In an interview by Emma Barnett with his wife, Samantha Cameron, in January 2021, we learned:
“Dave has shopped and cooked virtually every meal in the last few months.”
Now the Lex Greensill affair threatens to supplant the EU referendum as the one thing for which Cameron is remembered. The audacity which carried him to the Tory leadership, and into Downing Street, also led him to back an Australian banker who promised to make him rich beyond the dreams of avarice, but has instead gone bust, leaving thousands of jobs in the British steel industry in peril.
Greensill had been granted an unusual degree of access to Downing Street, and even a No 10 business card, while Cameron was Prime Minister, and Cameron has since lobbied Rishi Sunak, the Chancellor of the Exchequer, on Greensill’s behalf, though without managing to extract any funds.
On Sunday, the first signs of a fight-back by Cameron could be detected, in a piece by Dan Hodges for The Mail on Sunday:
“David Cameron has let himself down. And he knows it. ‘He was adviser for a company that went bust in a very public way. And he’s told me he recognises that’s embarrassing,’ says a sympathetic Cabinet Minister who spoke to the former Prime Minister last week.
‘”But he does think all the other stuff is way over the top. This idea he was getting No 10 business cards printed out for all these dodgy people.
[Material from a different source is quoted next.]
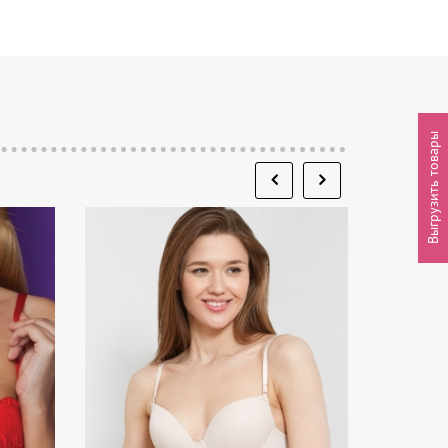
Выгрузить товары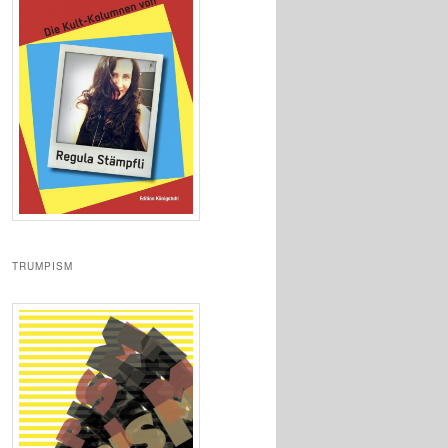
TRUMPISM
His attitude is that he had a lot of responsibilities as PM and dealing with the Downing Street stationery wasn’t one of them.'”
It is just possible that by refusing to respond in person to the Greensill story, Cameron will so starve it of oxygen that it dies out.
But the story serves also as a reminder of how hellish it can be to be an ex-Prime Minister. As long as one is in office, one can at least indicate to potential critics that if they start to chuck mud, they can abandon all hope of promotion.
That sanction falls away as soon as one falls from power. From then onwards, anyone who wants to take a crack can do so with impunity.
Consider the case of Stanley Baldwin, Prime Minister in 1923-4, 1924-29 and 1935-37, the dominant figure of the inter-war years, who in 1936 with masterly skill united the British and Imperial Establishment behind the policy of replacing the feckless Edward VIII with the dutiful George VI.
The following year, Baldwin at a moment of his own choosing stepped down, became a Knight of the Garter, and was elevated to the Lords as Earl Baldwin of Bewdley, an earldom being the usual reward for a PM.
Three years later, he became one of the guilty men who had left Britain unprepared for the fight for national survival against Nazi Germany. George Orwell wrote of him:
“As for Baldwin, one could not even dignify him with the name of stuffed shirt. He was simply a hole in the air.”
Baldwin was by now so unpopular that he did not care to appear in public, and despite being old and infirm was denied a seat while travelling on a train. Lord Beaverbrook, in an act of spite, had the gates removed from Baldwin’s house, a gift from Worcester Conservative Association when their leader retired, under the pretence that the metal was needed to make Spitfires.
At Baldwin’s final appearance in public, for the unveiling in 1947 of a statue of George V, a feeble cheer was raised in his honour, and he asked whether he was being booed.
What a fearful warning to Cameron. We write about these things as if they were fair, but that is seldom the case.
We find instead an overwhelming desire to blame someone. The most liberal-minded people are particularly liable to yield to this urge to flog some poor wretch, and to feel better about themselves as they inflict the punishment.
It is especially satisfying to flog someone who formerly adopted a high moral tone. Baldwin liked to strike that note, as did Blair and Cameron.
They were very good at it, but their critics saw the discrepancy between the high-sounding rhetoric and the slightly less elevated behaviour, and pounced.
How disgusting those critics are. Cameron is a decent man, and so were Blair and Baldwin. All three did about as well as anyone could do in the circumstances, and all three, so far as one can see, are doomed.